Pose photo et pause café

C’est un peu tiré par les cheveux, mais la pellicule pourrait bel et bien être l’ancêtre de notre indispensable carte mémoire.
Mettez-vous bien cela dans la tête !
Symbole de l’univers photographique et cinématographique, elle se développe par des traitements argentiques.
Cette époque dépassée n’a plus guère à dépenser : Fallait-il à l’age de bronze, rouler sur l’or pour ces petits rouleaux d’argents.

C’est un peu tiré par les cheveux que d’affirmer que la pellicule est obsolète

Je tentais une mise en abyme à l’aide de mes précieux appareils, lorsque mon chat est arrivé pile poil.
A la réflexion, chaque artiste n’appose t’il pas sa propre griffe ?
Par reflex, j’ai laissé s’installer le modèle qui, prenant déjà la pose, restait sage comme une image.
Et si je me dispensais d’un travail chromatique ennuyeux ?
La gestion de la balance des couleurs n’a pas fait le poids, j’ai penché pour la monochromie afin de rompre la monotonie.
Cela m’est apparu tout à fait évident , ce sera une photographie en noir et blanc.

Sage comme une image

Photographier, c’est une attitude, une façon d’être, une manière de vivre.Henri Cartier-Bresson

Paul Simon – Kodachrome

Les sens en éveil

3 novembre 2020


Dans le tumulte actuel de nos vies où règne un grand désordre, tout est sens dessus dessous.
Qu’il soit propre, pratique ou figuré je me fie et confie à mon sixième sens
l’envie de pousser à son paroxysme le plaisir des cinq autres.
Pour ne pas aller dans le mauvais je m’arme de bon sens, mais c’est bien sur !
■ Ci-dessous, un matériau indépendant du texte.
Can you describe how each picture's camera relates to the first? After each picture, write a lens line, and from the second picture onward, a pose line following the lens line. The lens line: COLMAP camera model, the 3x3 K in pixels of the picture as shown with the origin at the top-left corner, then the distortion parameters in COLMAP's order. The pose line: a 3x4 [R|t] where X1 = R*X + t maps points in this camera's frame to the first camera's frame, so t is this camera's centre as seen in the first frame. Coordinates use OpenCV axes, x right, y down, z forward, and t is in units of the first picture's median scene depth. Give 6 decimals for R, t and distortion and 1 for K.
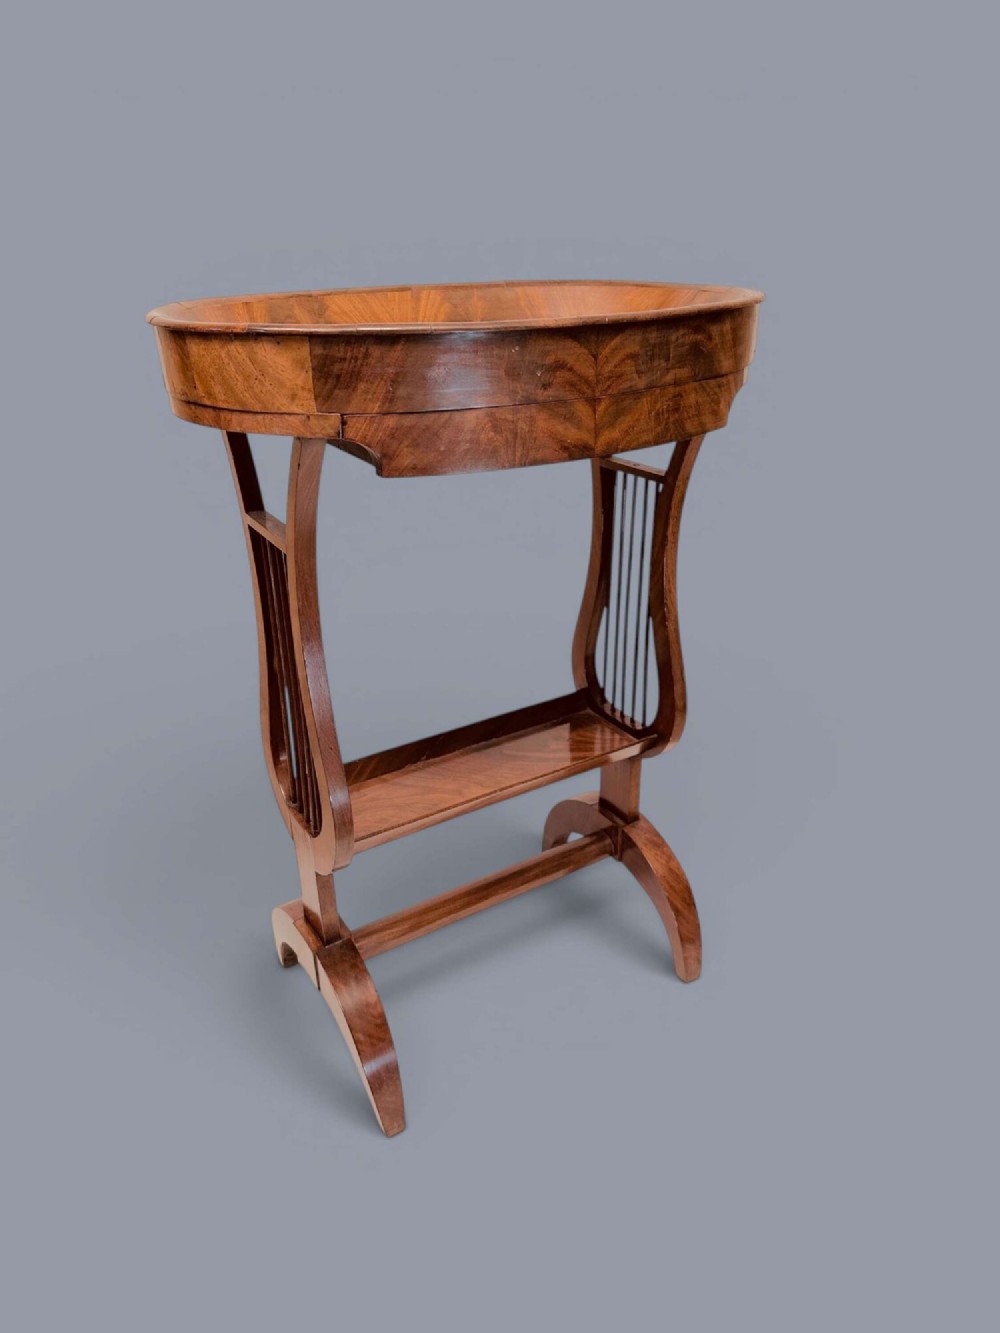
lens RADIAL K [[953.0, 0, 499.5], [0, 953.0, 669.8], [0, 0, 1]] dist [0.183622, -0.463445]
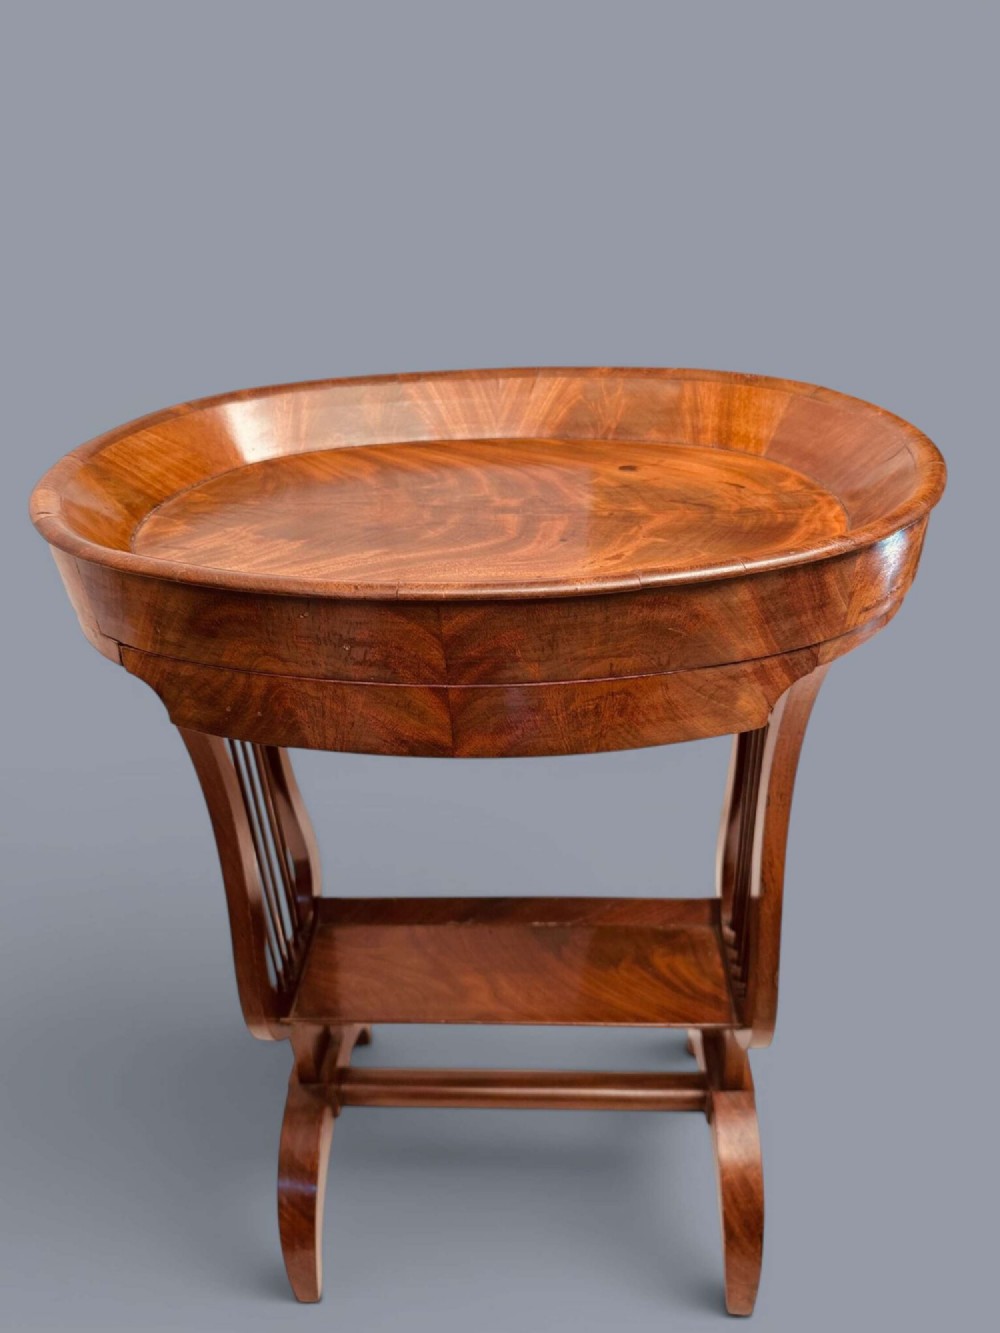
lens RADIAL K [[963.0, 0, 500.0], [0, 963.0, 666.5], [0, 0, 1]] dist [0.112897, -0.224487]
pose [[0.821085, 0.276302, -0.499477, 0.347861], [-0.211791, 0.960044, 0.182920, -0.322615], [0.530061, -0.044408, 0.846796, 0.346476]]
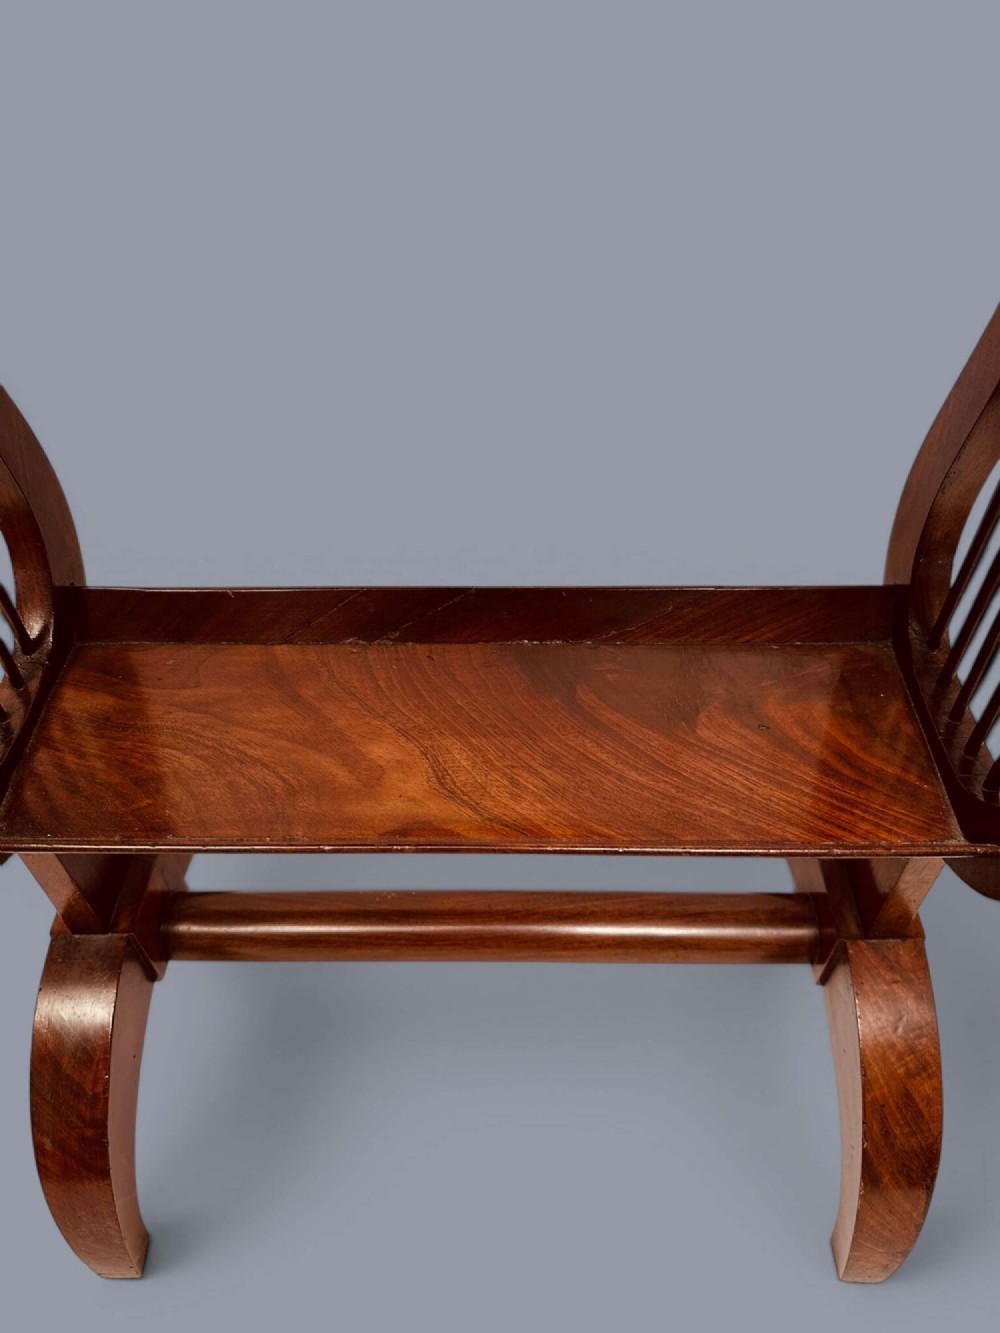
lens RADIAL K [[925.8, 0, 504.5], [0, 925.8, 695.6], [0, 0, 1]] dist [0.169399, -0.257488]
pose [[0.845212, 0.403767, -0.350126, 0.130044], [-0.230784, 0.866658, 0.442316, -0.085477], [0.482032, -0.293047, 0.825693, 0.779918]]
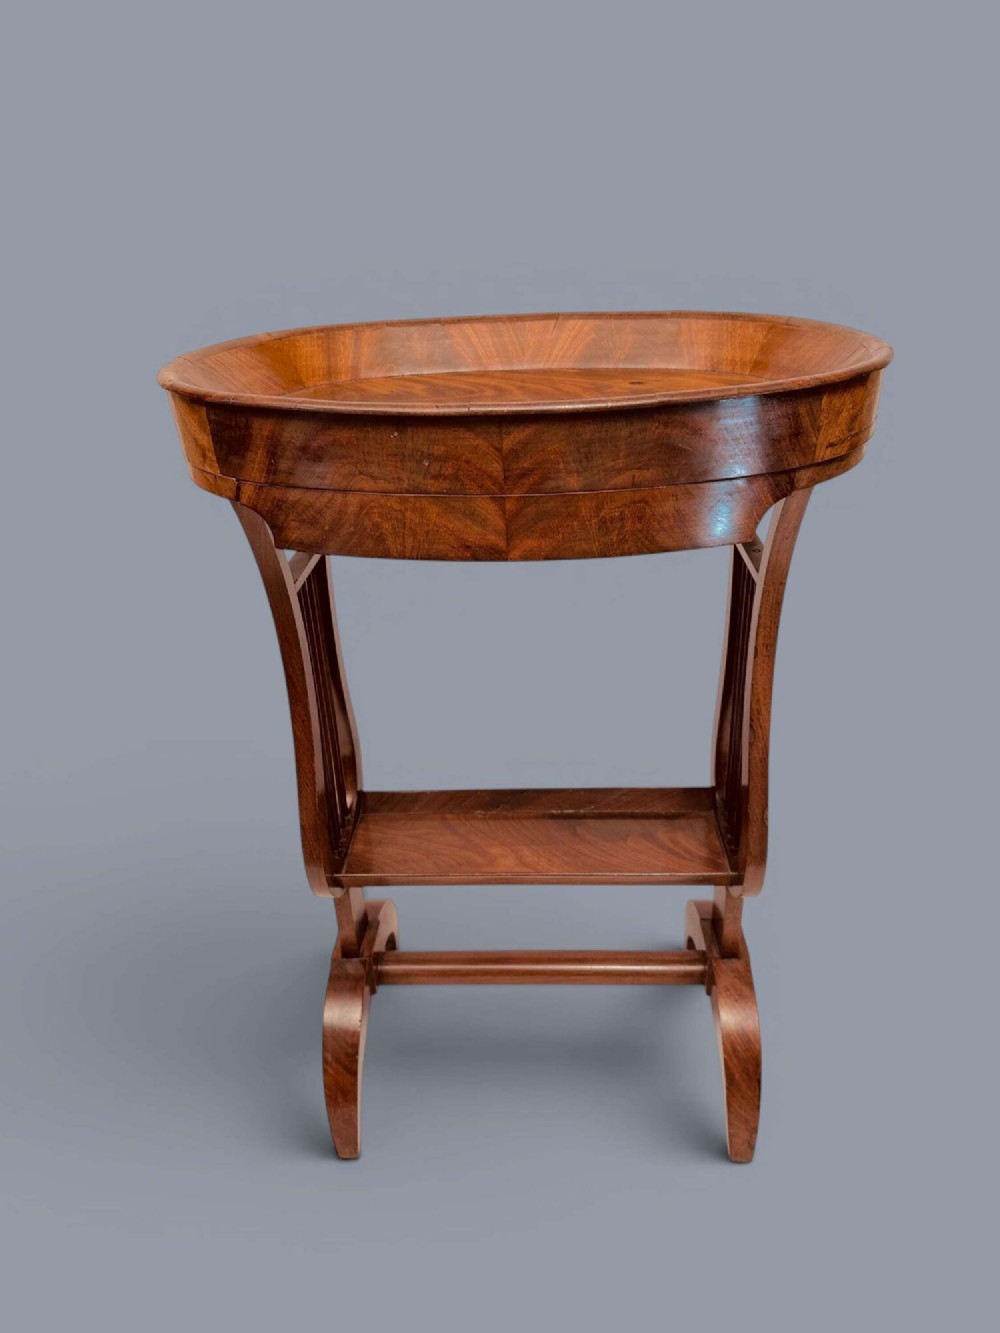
lens RADIAL K [[953.0, 0, 499.5], [0, 953.0, 669.8], [0, 0, 1]] dist [0.183622, -0.463445]
pose [[0.827870, 0.241660, -0.506193, 0.425376], [-0.213737, 0.970258, 0.113645, -0.173319], [0.518601, 0.014109, 0.854900, 0.211398]]
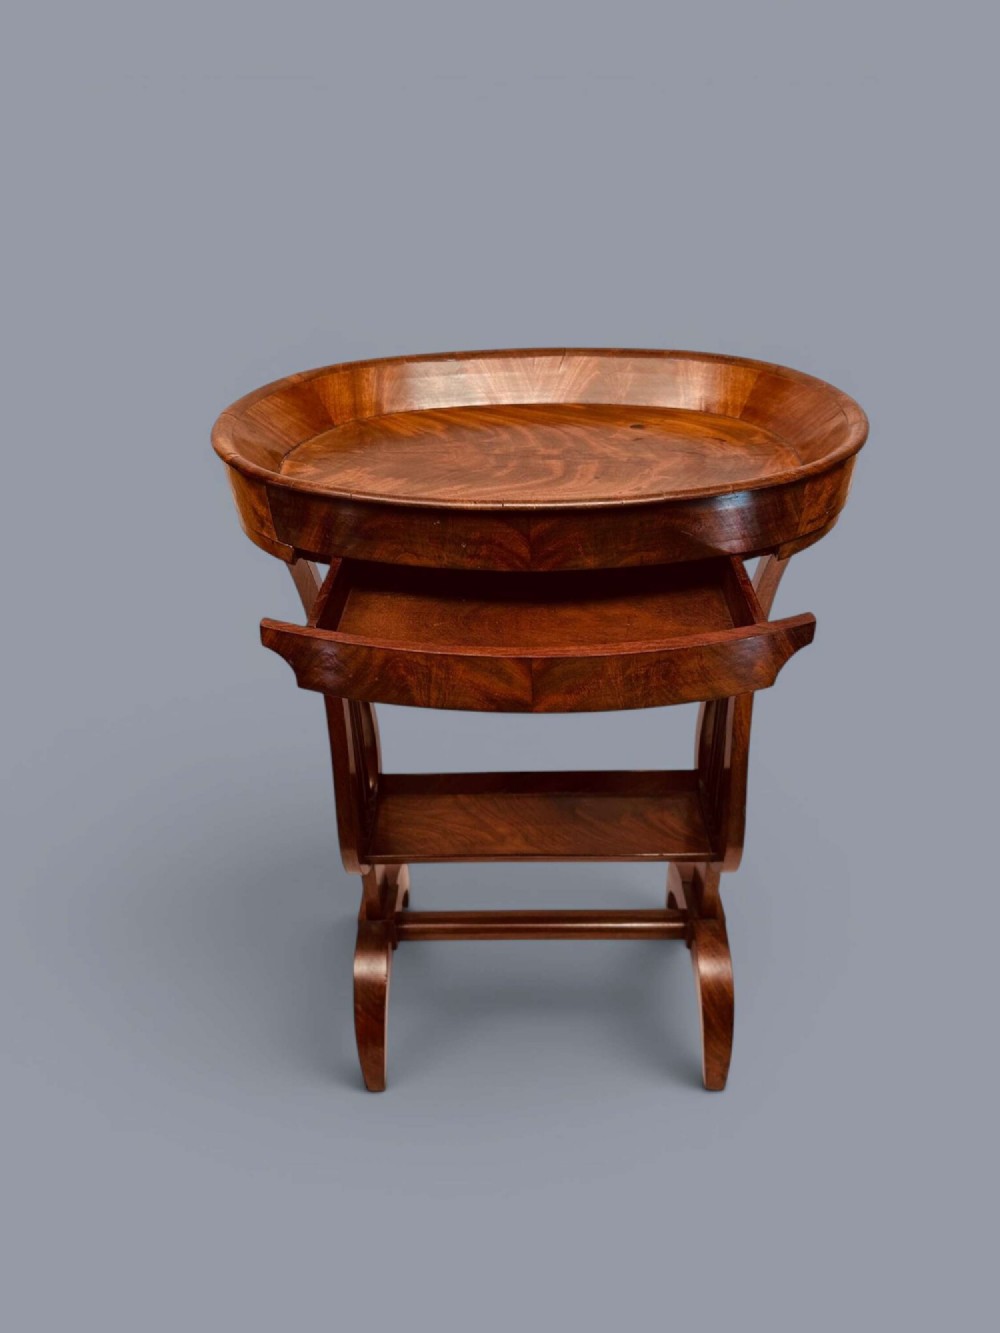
lens RADIAL K [[953.0, 0, 499.5], [0, 953.0, 669.8], [0, 0, 1]] dist [0.183622, -0.463445]
pose [[0.842103, 0.289064, -0.455307, 0.414964], [-0.216462, 0.954402, 0.205576, -0.289288], [0.493971, -0.074560, 0.866276, 0.098575]]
La mémoire d’une saveur gustative est probablement la plus vivante, forte et indélébile.
Lorsque notre palais met en surbrillance un récit de notre passé c’est la renaissance du souvenir qui nous remplit de joie.
Marcel n’a t’il pas magnifiquement conté l’histoire de la madeleine de son enfance,
dont le goût retrouvé bien plus tard le replonge dans sa jeunesse ?
Moi j’ai choisi la pomme, je n’ai pas de Madeleine, mais la prochaine fois je vous apporterai des bonbons…
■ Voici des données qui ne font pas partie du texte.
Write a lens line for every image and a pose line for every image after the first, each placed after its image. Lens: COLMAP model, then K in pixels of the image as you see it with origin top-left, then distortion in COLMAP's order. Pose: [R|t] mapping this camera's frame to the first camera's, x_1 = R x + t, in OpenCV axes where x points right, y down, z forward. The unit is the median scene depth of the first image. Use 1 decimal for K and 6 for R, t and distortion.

Une caresse, un frôlement, un effleurement, je connais tout sur le bout des doigts…
Si je touche du bois, j’espère que j’aurai la chance de sentir son essence, de deviner sa peau
et sans prendre de gants bien sur, cela ne m’a pas effleuré l’esprit.
Quand enfin, par le seul échange tactile, je parviens à le redessiner, à le voir, je ne touche plus terre.
C’est une grande révolution, oserais-je dire une déclaration des doigts de l’homme.

J’aime bien fourrer mon nez partout.
Cela ne plait pas toujours et il arrive que l’on m’envoie sur les roses !
Tant mieux, j’en respire leur bouquet à plein nez !
Je veux respirer la joie de vivre, flairer les bonnes affaires, me mettre au parfum et surtout voir plus loin que le bout de mon nez !

Qu’importe la valeur ou le nombre l’Ouïe est le roi des sens !
Je les imagine déjà ceux qui ne l’entendent pas de cette oreille et qui s’empresseraient bien de venir tirer les miennes.
Mais ne nous emportons pas, c’est beaucoup trop de bruit pour rien et sachons entendre raison.
Empoignons marteau, enclume et étrier et essayons de nous forger l’oreille absolue !

Il y a tant de belles choses autour de nous.
Certainement trop pour nous qui ne les percevons pas. Nous ne faisons qu’entrevoir.
Trop nourris par tant de beauté, nous avons les yeux plus gros que le ventre.
A la fin du jour, il m’arrive de m’étonner alors que j’assemble les images que j’ai vu défiler. Rien dans le tableau n’a vraiment de sens.
Je n’ai pas pris le temps d’observer, de contempler ou discerner les détails de mon quotidien.
Ne marchez plus à l’aveuglette, voyez ! regardez !
Cela ne coute rien d’essayer, pas plus que les yeux de la tête…
Je ne fais que conseiller, je ne me permettrais pas de vous policer, c’est une simple mise en garde… à vue.